The incident started unfolding last August when several applicants started getting emails. Hermeisha Robinson shared the email she got, which cruelly stated, “Unfortunately we do not consider candidates that have suggestive “ghetto” names.”
“I am very upset because today I received an email about this job that I applied for as a customer service representative at Mantality Health I know I’m well qualified for the position as they seen on my resume!” Robinson wrote back in August. “They discriminated against me because of my name which they considered to be “ghetto” for their company.”
Another applicant, Dorneshia Zachery of St.
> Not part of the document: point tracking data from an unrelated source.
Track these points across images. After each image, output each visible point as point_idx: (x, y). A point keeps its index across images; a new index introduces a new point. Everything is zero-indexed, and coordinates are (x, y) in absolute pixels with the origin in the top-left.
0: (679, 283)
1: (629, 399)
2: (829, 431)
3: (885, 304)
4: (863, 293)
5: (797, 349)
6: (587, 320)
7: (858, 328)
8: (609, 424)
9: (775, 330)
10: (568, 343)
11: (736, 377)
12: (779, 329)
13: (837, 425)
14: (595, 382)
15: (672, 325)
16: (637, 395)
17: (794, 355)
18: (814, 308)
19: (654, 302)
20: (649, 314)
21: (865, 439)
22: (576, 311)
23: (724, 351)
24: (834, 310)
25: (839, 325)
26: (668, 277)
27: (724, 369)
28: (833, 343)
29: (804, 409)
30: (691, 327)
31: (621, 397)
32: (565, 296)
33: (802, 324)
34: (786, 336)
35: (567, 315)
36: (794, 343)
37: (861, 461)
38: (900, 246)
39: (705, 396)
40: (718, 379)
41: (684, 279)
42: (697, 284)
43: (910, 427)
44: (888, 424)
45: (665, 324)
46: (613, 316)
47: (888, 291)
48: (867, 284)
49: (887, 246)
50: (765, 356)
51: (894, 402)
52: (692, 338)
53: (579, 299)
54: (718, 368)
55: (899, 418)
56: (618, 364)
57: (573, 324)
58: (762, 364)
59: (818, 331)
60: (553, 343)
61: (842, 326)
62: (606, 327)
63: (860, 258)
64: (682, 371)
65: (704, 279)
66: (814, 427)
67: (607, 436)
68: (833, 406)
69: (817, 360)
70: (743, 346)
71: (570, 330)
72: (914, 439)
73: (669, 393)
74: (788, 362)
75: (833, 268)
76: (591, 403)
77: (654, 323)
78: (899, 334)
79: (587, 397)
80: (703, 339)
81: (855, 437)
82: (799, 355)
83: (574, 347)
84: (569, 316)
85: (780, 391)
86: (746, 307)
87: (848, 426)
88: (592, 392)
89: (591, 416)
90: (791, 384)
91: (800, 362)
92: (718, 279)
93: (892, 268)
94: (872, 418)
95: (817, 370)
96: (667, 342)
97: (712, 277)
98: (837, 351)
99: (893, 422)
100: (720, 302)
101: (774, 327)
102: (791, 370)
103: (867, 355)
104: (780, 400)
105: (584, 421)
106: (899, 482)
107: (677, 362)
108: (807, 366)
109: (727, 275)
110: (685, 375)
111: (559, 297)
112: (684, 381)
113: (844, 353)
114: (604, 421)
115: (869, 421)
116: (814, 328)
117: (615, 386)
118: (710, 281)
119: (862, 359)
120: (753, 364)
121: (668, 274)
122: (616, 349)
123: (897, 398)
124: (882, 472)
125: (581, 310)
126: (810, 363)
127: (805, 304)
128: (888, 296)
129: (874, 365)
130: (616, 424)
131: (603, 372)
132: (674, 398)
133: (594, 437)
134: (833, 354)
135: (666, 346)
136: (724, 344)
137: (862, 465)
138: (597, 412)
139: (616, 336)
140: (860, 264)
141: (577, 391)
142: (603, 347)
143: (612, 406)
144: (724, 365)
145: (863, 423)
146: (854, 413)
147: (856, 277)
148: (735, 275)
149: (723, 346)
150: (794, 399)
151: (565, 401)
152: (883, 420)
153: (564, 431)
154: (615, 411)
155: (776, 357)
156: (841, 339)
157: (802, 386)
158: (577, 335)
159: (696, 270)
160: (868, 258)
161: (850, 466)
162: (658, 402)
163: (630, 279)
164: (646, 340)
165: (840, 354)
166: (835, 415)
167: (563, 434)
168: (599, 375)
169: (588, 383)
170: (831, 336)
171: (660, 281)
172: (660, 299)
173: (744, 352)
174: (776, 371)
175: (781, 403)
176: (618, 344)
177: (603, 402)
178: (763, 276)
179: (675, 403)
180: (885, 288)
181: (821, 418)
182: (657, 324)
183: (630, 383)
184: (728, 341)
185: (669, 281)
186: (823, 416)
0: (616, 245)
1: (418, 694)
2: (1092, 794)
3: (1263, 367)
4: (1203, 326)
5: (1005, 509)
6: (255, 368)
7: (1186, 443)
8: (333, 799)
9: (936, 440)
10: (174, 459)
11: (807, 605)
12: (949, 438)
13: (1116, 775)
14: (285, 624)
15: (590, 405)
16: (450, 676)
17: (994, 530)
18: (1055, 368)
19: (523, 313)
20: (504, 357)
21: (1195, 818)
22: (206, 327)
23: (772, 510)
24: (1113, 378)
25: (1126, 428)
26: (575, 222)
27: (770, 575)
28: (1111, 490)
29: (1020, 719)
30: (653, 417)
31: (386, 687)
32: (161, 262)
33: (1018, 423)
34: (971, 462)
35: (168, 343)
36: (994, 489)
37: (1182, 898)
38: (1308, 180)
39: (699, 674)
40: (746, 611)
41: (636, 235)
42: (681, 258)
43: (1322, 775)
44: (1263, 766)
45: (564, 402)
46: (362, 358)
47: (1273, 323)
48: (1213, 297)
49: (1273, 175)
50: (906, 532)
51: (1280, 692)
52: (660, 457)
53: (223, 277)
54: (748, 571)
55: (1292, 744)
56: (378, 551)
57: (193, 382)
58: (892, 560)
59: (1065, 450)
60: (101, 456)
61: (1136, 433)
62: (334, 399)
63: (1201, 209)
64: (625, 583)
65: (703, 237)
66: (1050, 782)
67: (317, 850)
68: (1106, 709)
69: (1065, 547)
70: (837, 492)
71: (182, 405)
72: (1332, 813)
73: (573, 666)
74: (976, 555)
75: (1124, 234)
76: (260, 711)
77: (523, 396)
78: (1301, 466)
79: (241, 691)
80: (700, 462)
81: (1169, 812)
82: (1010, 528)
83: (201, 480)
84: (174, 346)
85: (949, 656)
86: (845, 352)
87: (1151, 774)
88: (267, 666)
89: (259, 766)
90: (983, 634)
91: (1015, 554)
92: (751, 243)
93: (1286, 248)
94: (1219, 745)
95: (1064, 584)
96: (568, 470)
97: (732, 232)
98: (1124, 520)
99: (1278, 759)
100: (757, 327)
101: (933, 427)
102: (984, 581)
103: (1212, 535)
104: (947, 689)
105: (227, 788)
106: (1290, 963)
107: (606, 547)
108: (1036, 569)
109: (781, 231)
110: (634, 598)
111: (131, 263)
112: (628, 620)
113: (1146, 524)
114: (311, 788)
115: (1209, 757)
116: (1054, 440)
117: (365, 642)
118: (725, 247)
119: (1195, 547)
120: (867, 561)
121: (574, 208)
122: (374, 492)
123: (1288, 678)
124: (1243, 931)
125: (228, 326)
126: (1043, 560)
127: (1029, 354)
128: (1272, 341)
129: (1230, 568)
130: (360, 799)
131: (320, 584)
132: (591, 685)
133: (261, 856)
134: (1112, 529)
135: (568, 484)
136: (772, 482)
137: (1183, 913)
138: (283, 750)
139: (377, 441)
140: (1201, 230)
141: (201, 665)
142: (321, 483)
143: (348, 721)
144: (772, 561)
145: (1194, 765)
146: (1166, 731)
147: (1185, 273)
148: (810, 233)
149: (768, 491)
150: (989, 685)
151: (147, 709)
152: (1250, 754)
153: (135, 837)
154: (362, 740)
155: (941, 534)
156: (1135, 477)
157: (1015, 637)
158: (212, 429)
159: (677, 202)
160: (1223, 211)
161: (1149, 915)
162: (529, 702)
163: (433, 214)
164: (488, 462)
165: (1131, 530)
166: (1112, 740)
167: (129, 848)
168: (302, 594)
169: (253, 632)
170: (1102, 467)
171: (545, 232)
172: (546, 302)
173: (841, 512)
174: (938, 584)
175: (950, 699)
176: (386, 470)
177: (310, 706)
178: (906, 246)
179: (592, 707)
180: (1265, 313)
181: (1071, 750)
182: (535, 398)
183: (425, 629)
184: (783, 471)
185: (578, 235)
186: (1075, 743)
Louis told KMOV that the email made her feel like “the company looked at my name and said, ‘no, we don’t care about what you’ve done in life.'”
Mantality owner Kevin Meuret told RFT that the fact that the messages were signed with the name and contact information of another employee, turned the already troubling incident into one of identity theft.
Prosecutors noted that the detail also led to that particular employee being targeted and harassed on social media and via phone calls as the one who sent out the racist messages.
“At no point in time had the employee, or anyone at Mantality Health, authorized Crivolio to use the employee’s identity or to send the communications purporting to be on behalf of Mantality Health,” the company noted in a press release.
The FBI in St. Louis invested the case, and Special Agent in Charge Richard Quinn said that Crivolio was doing more than attacking his former coworker, “In this case,” Quinn added, Crivolio intended “to destroy the company’s reputation.”
Crivolio, who is set to be sentenced on Nov. 7, faces up to five years behind bars, as well as a fine of $250,000.